### [To-do item]
Reproduce every line of text in the listing below, word for word, and leave the pictures out.

___

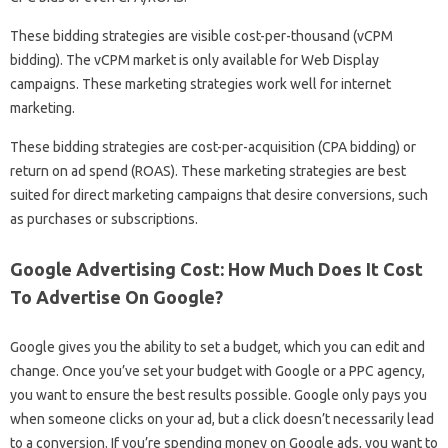
These bidding strategies are visible cost-per-thousand (vCPM
bidding). The vCPM market is only available for Web Display
campaigns. These marketing strategies work well for internet
marketing.
These bidding strategies are cost-per-acquisition (CPA bidding) or
return on ad spend (ROAS). These marketing strategies are best
suited for direct marketing campaigns that desire conversions, such
as purchases or subscriptions.
Google Advertising Cost: How Much Does It Cost
To Advertise On Google?
Google gives you the ability to set a budget, which you can edit and
change. Once you’ve set your budget with Google or a PPC agency,
you want to ensure the best results possible. Google only pays you
when someone clicks on your ad, but a click doesn’t necessarily lead
to a conversion. If you’re spending money on Google ads, you want to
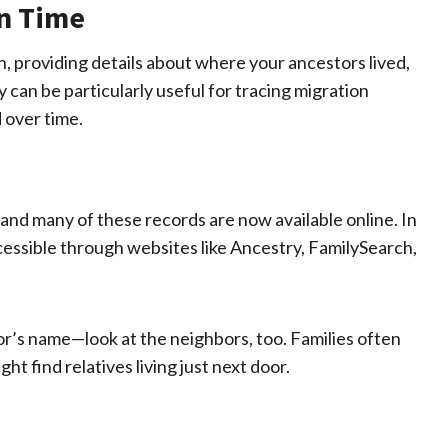
in Time
, providing details about where your ancestors lived,
can be particularly useful for tracing migration
 over time.
nd many of these records are now available online. In
cessible through websites like Ancestry, FamilySearch,
or’s name—look at the neighbors, too. Families often
t find relatives living just next door.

___

### [Output]
These bidding strategies are visible cost-per-thousand (vCPM
bidding). The vCPM market is only available for Web Display
campaigns. These marketing strategies work well for internet
marketing.
These bidding strategies are cost-per-acquisition (CPA bidding) or
return on ad spend (ROAS). These marketing strategies are best
suited for direct marketing campaigns that desire conversions, such
as purchases or subscriptions.
Google Advertising Cost: How Much Does It Cost
To Advertise On Google?
Google gives you the ability to set a budget, which you can edit and
change. Once you’ve set your budget with Google or a PPC agency,
you want to ensure the best results possible. Google only pays you
when someone clicks on your ad, but a click doesn’t necessarily lead
to a conversion. If you’re spending money on Google ads, you want to
in Time
, providing details about where your ancestors lived,
can be particularly useful for tracing migration
 over time.
nd many of these records are now available online. In
cessible through websites like Ancestry, FamilySearch,
or’s name—look at the neighbors, too. Families often
t find relatives living just next door.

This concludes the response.